Quelle place pour la France en indopacifique ?

La France dans tout cela possède des territoires ultramarins qu’on peut voir sur ces cartes d’Antoine Bondaz, chercheur formé à Sciences-Po et qui travaille notamment aujourd’hui à la fondation des recherches stratégiques et s’est consacré à une étude sur l’influence française dans l’indopacifique.

La présence française est donc réelle, mais victime de la tyrannie des distances. Quand on est en Nouvelle-Calédonie, on est certes en France, mais à l’opposé du bloc terrestre, avec 12 h de décalage horaire et une distance de 20 000 km à vol d’oiseau et 19 h en avion de façon très théorique. En réalité les vols les plus rapides avec escales font 24 h, et 36 jours de mer. C’est donc un défi de tous les instants quand il s’agit de se projeter en termes stratégiques, de projeter des hommes, du matériel, de la puissance…

La démographie indopacifique comprend les ¾ de la population mondiale, donc quasiment 6 milliards d’habitants avec 4 des 5 pays les plus peuplés du monde : l’Inde, la Chine, l’Indonésie, le Pakistan. Donc évidemment l’Indopacifique a un poids énorme sur le plan démographique avec des disparités dans les densités qui sont assez impressionnantes. Si on se concentre sur la population française, on y retrouve des ressortissants assez nombreux. Le nombre de Français habitant dans les 6 Drom-Com de l’Indopacifique représente environ 1 000 000 d’habitants à laquelle il faut joindre la Communauté française dans les pays étrangers, 200 000 habitants, c’est moins qu’en Afrique ou sur le continent américain… Le nombre de ressortissants français en Chine est en train de diminuer, c’est la même chose à Madagascar à cause de l’instabilité politique et économique. Les 2 autres pays qui accueillent le plus de ressortissants français sont les Émirats Arabes Unis et l’Australie a contrario.

Les enjeux de l’indopacifique : pourquoi faut-il y avoir une géostratégie française ?

C’est un espace qui présente des risques de conflits, où l’on constate un durcissement de l’environnement militaire. La plupart des pays de l’Indopacifique aujourd’hui font un effort drastique, en tout cas important, sur leurs capacités de défense. On y retrouve 6 des 10 pays dans le classement des budgets de défense en 2023 : États-Unis, Chine, Inde, Arabie saoudite, Corée du Sud et Japon. Cette volonté de réarmement s’explique par le durcissement de l’environnement sécuritaire. Aujourd’hui le centre de gravité nucléaire du monde se situe bien dans l’indopacifique

Une autre de ces mutations stratégiques se retrouve dans les menaces transnationales qui perdurent : la piraterie, la pêche illicite, la criminalité transnationale, l’immigration illégale bien sûr, et puis le terrorisme djihadiste.

◆ ◆ ◆ ◆ ◆

- _Consigne donnée 1_: Reproduisez fidèlement, dans la sélection sur la France en Indopacifique, le passage allant de « Les enjeux de » jusqu'à « le terrorisme djihadiste. ».
- _Consigne donnée 2_:
Répondez brièvement aux questions suivantes d'après la sélection sur la France en Indopacifique.
(a) Combien de jours de mer la sélection indique-t-elle pour relier la Nouvelle-Calédonie ?
(b) Combien de Français habitent, selon la sélection, dans les 6 Drom-Com de l'Indopacifique ?
(c) Quels pays de l'Indopacifique figurent dans le classement des budgets de défense en 2023 ?

- _Données enregistrées_:

◆ ◆ ◆ ◆ ◆

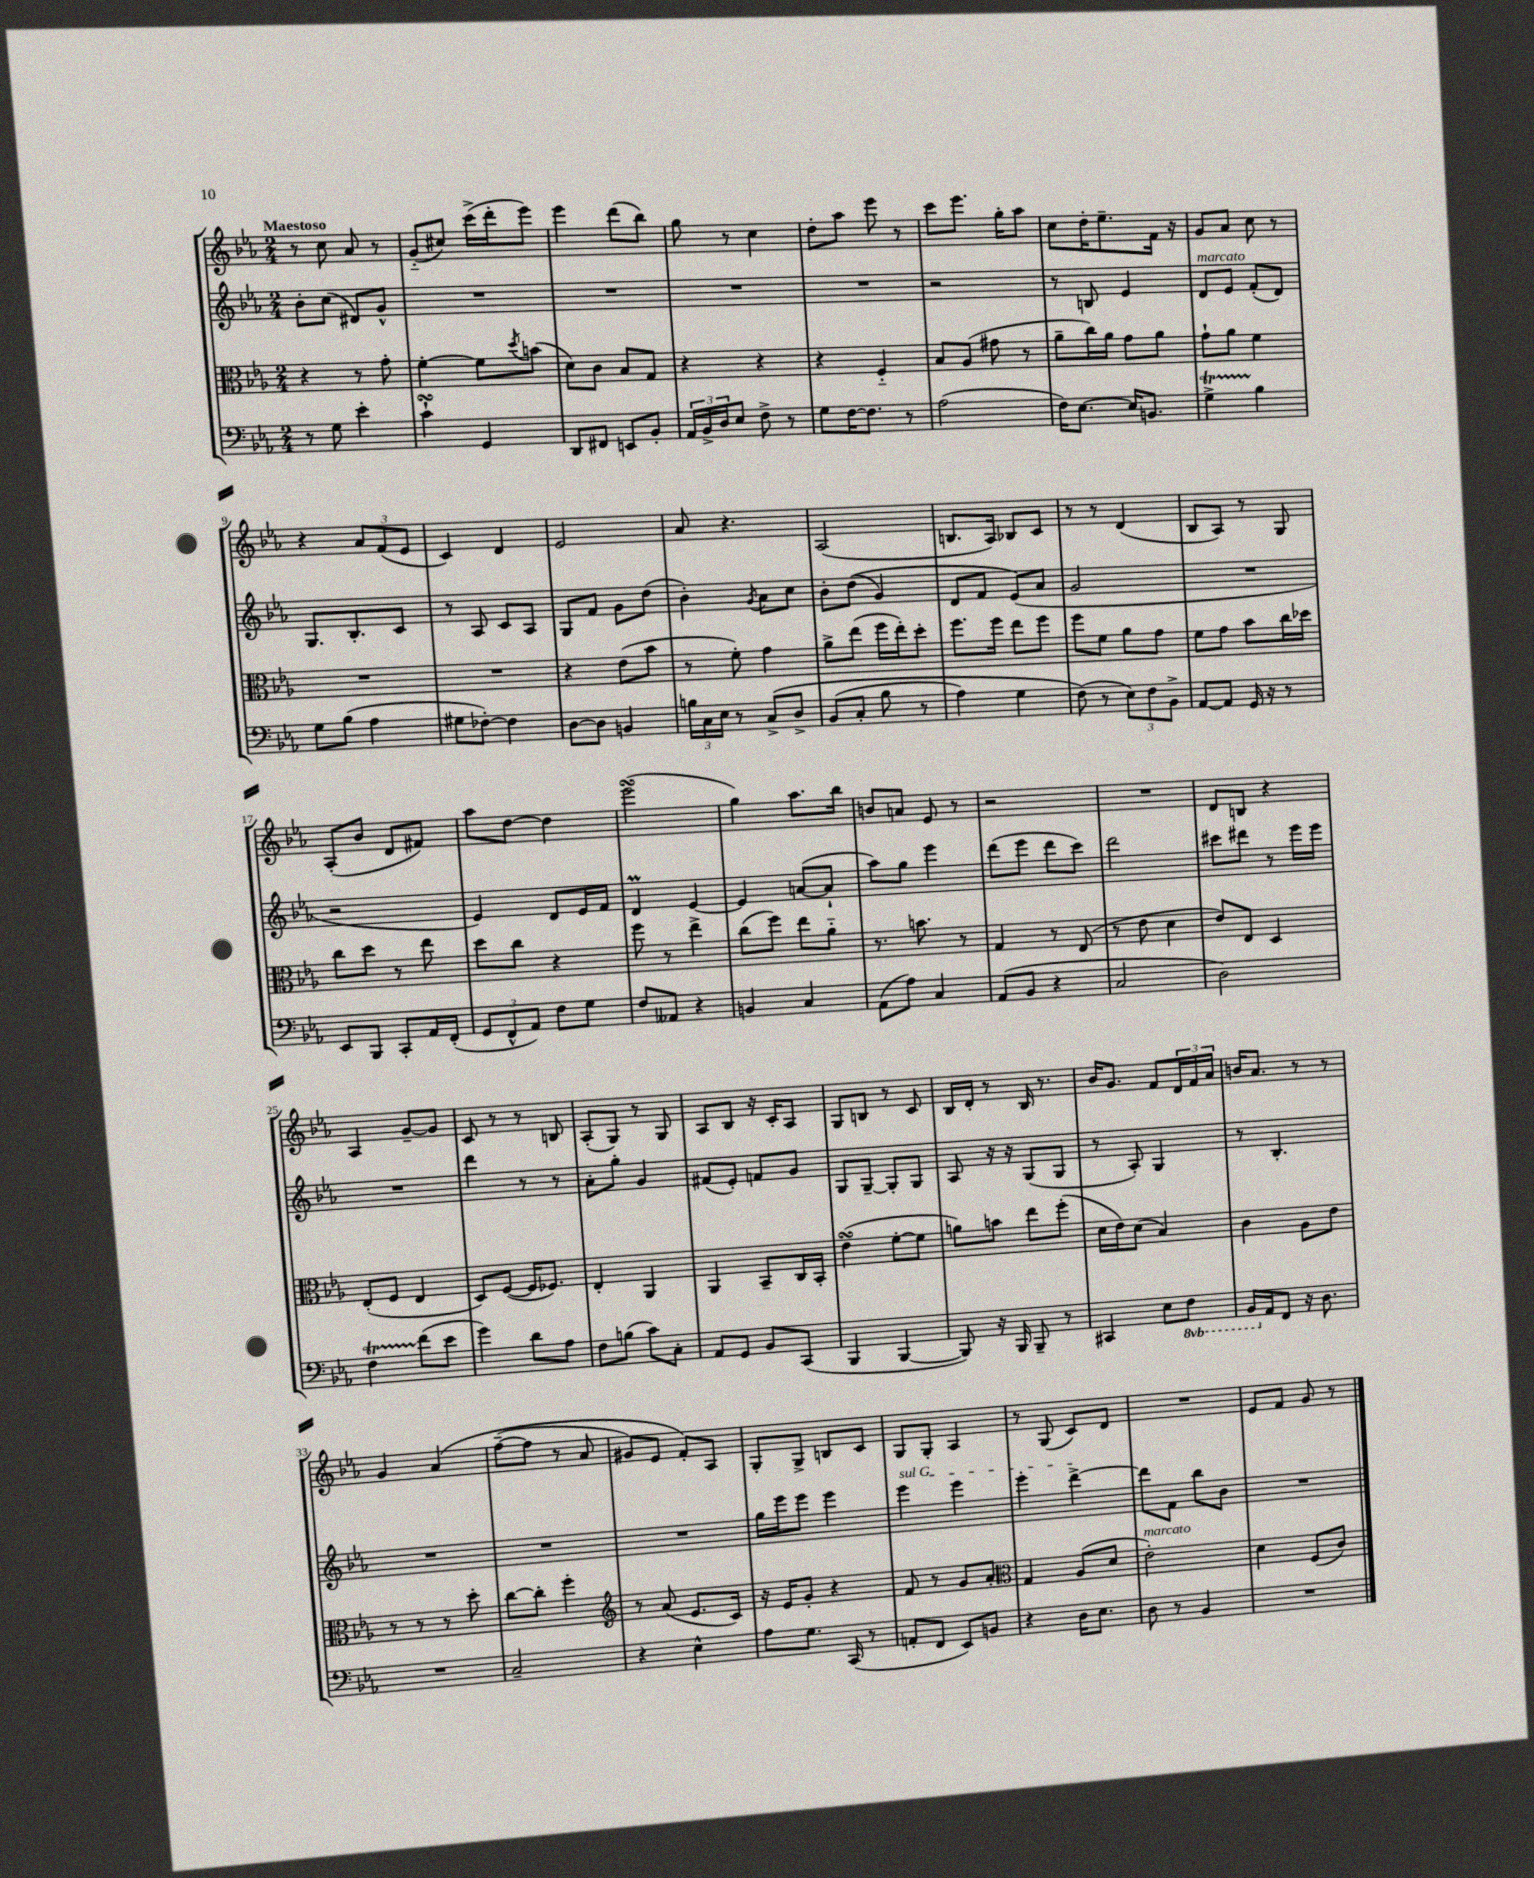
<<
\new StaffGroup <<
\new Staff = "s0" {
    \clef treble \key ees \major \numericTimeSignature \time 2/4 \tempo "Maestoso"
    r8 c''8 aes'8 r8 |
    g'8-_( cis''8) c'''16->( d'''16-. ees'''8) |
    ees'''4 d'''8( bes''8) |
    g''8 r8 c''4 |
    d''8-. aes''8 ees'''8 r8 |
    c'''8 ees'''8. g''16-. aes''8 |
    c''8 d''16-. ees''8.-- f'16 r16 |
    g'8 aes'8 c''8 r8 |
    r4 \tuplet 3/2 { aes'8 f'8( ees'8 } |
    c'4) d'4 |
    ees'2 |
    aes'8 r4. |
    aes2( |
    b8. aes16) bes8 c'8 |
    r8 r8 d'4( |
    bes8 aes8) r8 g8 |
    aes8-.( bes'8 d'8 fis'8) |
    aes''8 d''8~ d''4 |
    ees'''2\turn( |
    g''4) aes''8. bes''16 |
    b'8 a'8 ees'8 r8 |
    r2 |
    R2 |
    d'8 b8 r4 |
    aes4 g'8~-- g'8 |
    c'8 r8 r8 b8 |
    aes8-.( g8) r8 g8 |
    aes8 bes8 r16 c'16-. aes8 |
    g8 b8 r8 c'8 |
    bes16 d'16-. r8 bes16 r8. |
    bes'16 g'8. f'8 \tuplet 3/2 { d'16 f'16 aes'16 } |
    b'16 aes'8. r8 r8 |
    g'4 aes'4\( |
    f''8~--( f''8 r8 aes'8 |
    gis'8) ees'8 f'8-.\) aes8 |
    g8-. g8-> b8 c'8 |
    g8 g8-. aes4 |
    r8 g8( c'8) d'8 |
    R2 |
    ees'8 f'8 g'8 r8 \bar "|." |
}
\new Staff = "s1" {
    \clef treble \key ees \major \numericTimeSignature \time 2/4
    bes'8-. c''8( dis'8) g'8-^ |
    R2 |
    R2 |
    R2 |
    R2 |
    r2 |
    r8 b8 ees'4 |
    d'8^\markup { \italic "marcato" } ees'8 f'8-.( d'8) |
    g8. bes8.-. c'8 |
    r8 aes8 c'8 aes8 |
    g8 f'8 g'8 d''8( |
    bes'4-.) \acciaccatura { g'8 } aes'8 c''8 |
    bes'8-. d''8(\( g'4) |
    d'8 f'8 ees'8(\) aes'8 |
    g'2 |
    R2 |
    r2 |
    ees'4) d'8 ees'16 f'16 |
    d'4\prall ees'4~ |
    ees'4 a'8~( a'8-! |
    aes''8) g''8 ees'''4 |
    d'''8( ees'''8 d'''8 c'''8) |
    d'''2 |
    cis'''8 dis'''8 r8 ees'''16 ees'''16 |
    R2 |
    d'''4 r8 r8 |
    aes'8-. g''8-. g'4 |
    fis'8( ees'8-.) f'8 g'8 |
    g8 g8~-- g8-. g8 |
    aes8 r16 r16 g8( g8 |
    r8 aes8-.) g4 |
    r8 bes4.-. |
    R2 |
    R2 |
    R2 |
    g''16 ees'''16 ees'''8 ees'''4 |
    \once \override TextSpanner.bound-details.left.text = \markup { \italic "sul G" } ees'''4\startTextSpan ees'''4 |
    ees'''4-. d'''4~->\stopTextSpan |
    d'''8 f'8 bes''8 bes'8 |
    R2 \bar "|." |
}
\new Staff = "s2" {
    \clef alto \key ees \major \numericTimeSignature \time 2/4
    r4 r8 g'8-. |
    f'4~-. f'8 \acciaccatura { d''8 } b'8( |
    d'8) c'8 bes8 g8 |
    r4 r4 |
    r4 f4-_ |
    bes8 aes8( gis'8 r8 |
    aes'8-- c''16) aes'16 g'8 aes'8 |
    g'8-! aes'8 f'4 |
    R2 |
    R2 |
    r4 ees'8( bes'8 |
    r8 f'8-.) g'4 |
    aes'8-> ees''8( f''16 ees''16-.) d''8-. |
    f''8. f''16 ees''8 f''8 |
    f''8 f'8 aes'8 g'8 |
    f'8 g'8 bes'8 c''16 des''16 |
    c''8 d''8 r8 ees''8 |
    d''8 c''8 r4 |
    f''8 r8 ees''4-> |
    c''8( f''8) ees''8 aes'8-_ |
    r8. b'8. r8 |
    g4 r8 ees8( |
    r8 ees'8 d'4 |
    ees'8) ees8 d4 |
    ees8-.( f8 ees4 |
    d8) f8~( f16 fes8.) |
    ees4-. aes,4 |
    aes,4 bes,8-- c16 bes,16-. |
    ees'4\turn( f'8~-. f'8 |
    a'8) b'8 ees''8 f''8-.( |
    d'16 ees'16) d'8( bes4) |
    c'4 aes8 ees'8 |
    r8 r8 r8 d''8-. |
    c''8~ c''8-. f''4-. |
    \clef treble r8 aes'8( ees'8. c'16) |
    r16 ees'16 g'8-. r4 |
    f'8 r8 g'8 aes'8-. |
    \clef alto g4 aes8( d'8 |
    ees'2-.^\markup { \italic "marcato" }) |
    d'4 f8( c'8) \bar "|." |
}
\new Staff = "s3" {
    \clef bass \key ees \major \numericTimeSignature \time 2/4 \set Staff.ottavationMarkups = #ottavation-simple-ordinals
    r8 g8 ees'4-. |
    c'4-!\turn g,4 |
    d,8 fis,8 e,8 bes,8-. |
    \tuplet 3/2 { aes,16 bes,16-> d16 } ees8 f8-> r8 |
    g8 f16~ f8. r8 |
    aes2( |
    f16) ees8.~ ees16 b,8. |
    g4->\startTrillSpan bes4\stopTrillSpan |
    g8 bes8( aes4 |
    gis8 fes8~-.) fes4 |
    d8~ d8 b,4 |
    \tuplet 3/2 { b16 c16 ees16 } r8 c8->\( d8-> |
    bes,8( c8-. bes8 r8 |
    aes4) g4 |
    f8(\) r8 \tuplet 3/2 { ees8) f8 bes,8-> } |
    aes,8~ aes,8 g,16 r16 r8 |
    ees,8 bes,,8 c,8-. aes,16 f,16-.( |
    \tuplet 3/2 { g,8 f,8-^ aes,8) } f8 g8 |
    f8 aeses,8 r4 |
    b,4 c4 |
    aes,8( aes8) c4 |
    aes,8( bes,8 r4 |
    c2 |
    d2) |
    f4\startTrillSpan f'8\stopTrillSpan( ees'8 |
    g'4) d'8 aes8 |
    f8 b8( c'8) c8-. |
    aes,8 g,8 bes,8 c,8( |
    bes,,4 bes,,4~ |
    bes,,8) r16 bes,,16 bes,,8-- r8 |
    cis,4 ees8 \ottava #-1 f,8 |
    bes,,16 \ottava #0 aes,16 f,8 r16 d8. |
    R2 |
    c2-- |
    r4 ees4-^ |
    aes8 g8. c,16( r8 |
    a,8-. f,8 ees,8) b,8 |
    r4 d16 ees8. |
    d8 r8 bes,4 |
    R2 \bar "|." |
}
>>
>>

◆ ◆ ◆ ◆ ◆

- _Réponse rédigée 1_:
Les enjeux de l’indopacifique : pourquoi faut-il y avoir une géostratégie française ?

C’est un espace qui présente des risques de conflits, où l’on constate un durcissement de l’environnement militaire. La plupart des pays de l’Indopacifique aujourd’hui font un effort drastique, en tout cas important, sur leurs capacités de défense. On y retrouve 6 des 10 pays dans le classement des budgets de défense en 2023 : États-Unis, Chine, Inde, Arabie saoudite, Corée du Sud et Japon. Cette volonté de réarmement s’explique par le durcissement de l’environnement sécuritaire. Aujourd’hui le centre de gravité nucléaire du monde se situe bien dans l’indopacifique

Une autre de ces mutations stratégiques se retrouve dans les menaces transnationales qui perdurent : la piraterie, la pêche illicite, la criminalité transnationale, l’immigration illégale bien sûr, et puis le terrorisme djihadiste.

- _Réponse rédigée 2_:
(a) 36 jours de mer.
(b) Environ 1 000 000 d'habitants.
(c) Les États-Unis, la Chine, l'Inde, l'Arabie saoudite, la Corée du Sud et le Japon.